My, my, my, she is cruel! No hands, no stirrups at a _gallop_. :wink:

Those are excellent exercises for improving balance and feel. Your daughter looks to be having fun. You, in the third picture, look like you are saying, "Why you taking my picture?"

My father always told me to smile when I was riding so he could take pictures of me. I was all like, "I'm too busy to smile!" I was never was a picture-prefect person. xD


----------



## Yogiwick (Sep 30, 2013)

Such a cute picture of the kid and that horse looks like a saint!!

Very nice from you as well 

Definitely an excellent instructor!


----------



## waresbear (Jun 18, 2011)

Whimsy12 said:


> My, my, my, she is cruel! No hands, no stirrups at a _gallop_. :wink:
> 
> Those are excellent exercises for improving balance and feel. *Your daughter* looks to be having fun. You, in the third picture, look like you are saying, "Why you taking my picture?"
> 
> My father always told me to smile when I was riding so he could take pictures of me. I was all like, "I'm too busy to smile!" I was never was a picture-prefect person. xD


My granddaughter actually;-)


----------



## egrogan (Jun 1, 2011)

She and that horse are a great looking pair. I love teaching kids that age, particularly when they are brand new beginners and you can see them getting hooked lesson by lesson. I also wish I had their a) flexibility and b) fearlessness in my own riding


----------



## waresbear (Jun 18, 2011)

The horse she is riding is the sire of the horse I am riding, neat huh?


----------



## Saddlebag (Jan 17, 2011)

Little girls of about 5 seem to have an innate sense about how to ride. They haven't absorbed ideas from tv. One little gal, on the second lesson was riding around the paddock on her own getting a feel of "if I do this, what does the horse do". She didn't need me, she was figuring it out herself. By "lesson" 3 she was posting, again without me explaining a thing. It helped that my arab was an absolute jewel when it came to kids.


----------



## Whimsy12 (Jun 9, 2015)

waresbear said:


> My granddaughter actually;-)


 Whoops! Sorry, but you look so young!


----------



## waresbear (Jun 18, 2011)

Whimsy12 said:


> Whoops! Sorry, but you look so young!


Thanks Whimsy, your check is in the mail.....


----------



## Yogiwick (Sep 30, 2013)

Lol I was going to say the same but didn't want to be rude, some people are touchy.

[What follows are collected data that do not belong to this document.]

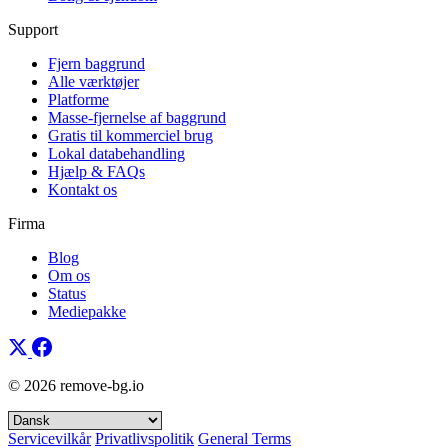
Support
Fjern baggrund
Alle værktøjer
Platforme
Masse-fjernelse af baggrund
Gratis til kommerciel brug
Lokal databehandling
Hjælp & FAQs
Kontakt os
Firma
Blog
Om os
Status
Mediepakke
© 2026 remove-bg.io
Servicevilkår
Privatlivspolitik
General Terms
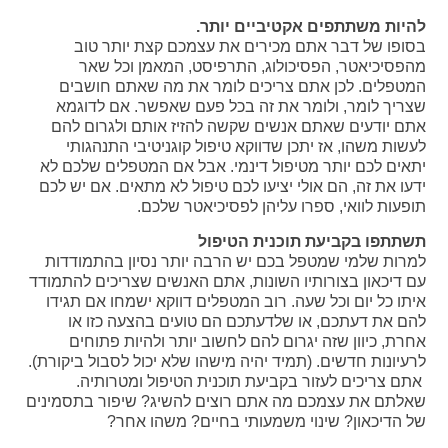
להיות משתתפים אקטיביים יותר.
בסופו של דבר אתם מכירים את עצמכם קצת יותר טוב
מהפסיכיאטר, הפסיכולוג, התרפיסט, המאמן וכל שאר
המטפלים. לכן אתם צריכים לומר את מה שאתם חושבים
שצריך לומר, ולומר את זה בכל פעם שאפשר. אם לדוגמא
אתם יודעים שאתם אנשים שקשה להזיז אותם ולגרום להם
לעשות משהו, אז יתכן שדווקא טיפול קוגניטיבי התנהגותי
יתאים לכם יותר מטיפול דינמי. אבל אם המטפלים שלכם לא
ידעו את זה, הם אולי יציעו לכם טיפול לא מתאים. אם יש לכם
תופעות לוואי, ספרו עליהן לפסיכיאטר שלכם.
תשתתפו בקביעת תוכנית הטיפול
למרות שלמי שמטפל בכם יש הרבה יותר נסיון בהתמודדות
עם דיכאון בצורותיו השונות, אתם האנשים שצריכים להתמודד
איתו כל יום וכל שעה. רוב המטפלים דווקא ישמחו אם תגידו
להם את דעתכם, או שלדעתכם הם טועים בהצעה כזו או
אחרת, כיוון שזה יגרום להם לחשוב יותר ולהיות פתוחים
לרעיונות חדשים. (תמיד יהיה מישהו שלא יכול לסבול ביקורת).
אתם צריכים לעזור בקביעת תוכנית הטיפול ומטרותיה.
שאלתם את עצמכם מה אתם רוצים להשיג? שיפור בתסמינים
של הדיכאון? שינוי משמעותי בחיים? משהו אחר?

...do I get a check too? lol


----------



## waresbear (Jun 18, 2011)

Of course, I mailed them all out yesterday in fact:biggrin:


----------



## Yogiwick (Sep 30, 2013)

I am very impressed that the pinto is a stud (was?). Very good promotional pic!


----------



## waresbear (Jun 18, 2011)

Scotty was a breeding stallion until he was 12 or 13. He's a kid and husband horse now, pretty much bombproof, doesn't even care if squirrels run underneath him, if kids are around, he doesn't flinch.


----------



## Acadianartist (Apr 21, 2015)

I have an equally cruel instructor for my daughter  We also love her very much and my daughter works very hard to please her!


----------



## Saddlebag (Jan 17, 2011)

Our highschool had a math teacher that ruled the class like a drill sargent. He made every one try harder and took no nonsense from the slackers and smart alecs. Funny thing was everyone started seeing their marks come up and by grad their math marks were all honors. He had a long history of that and was the only teacher the entire class took out for grad dinner.


----------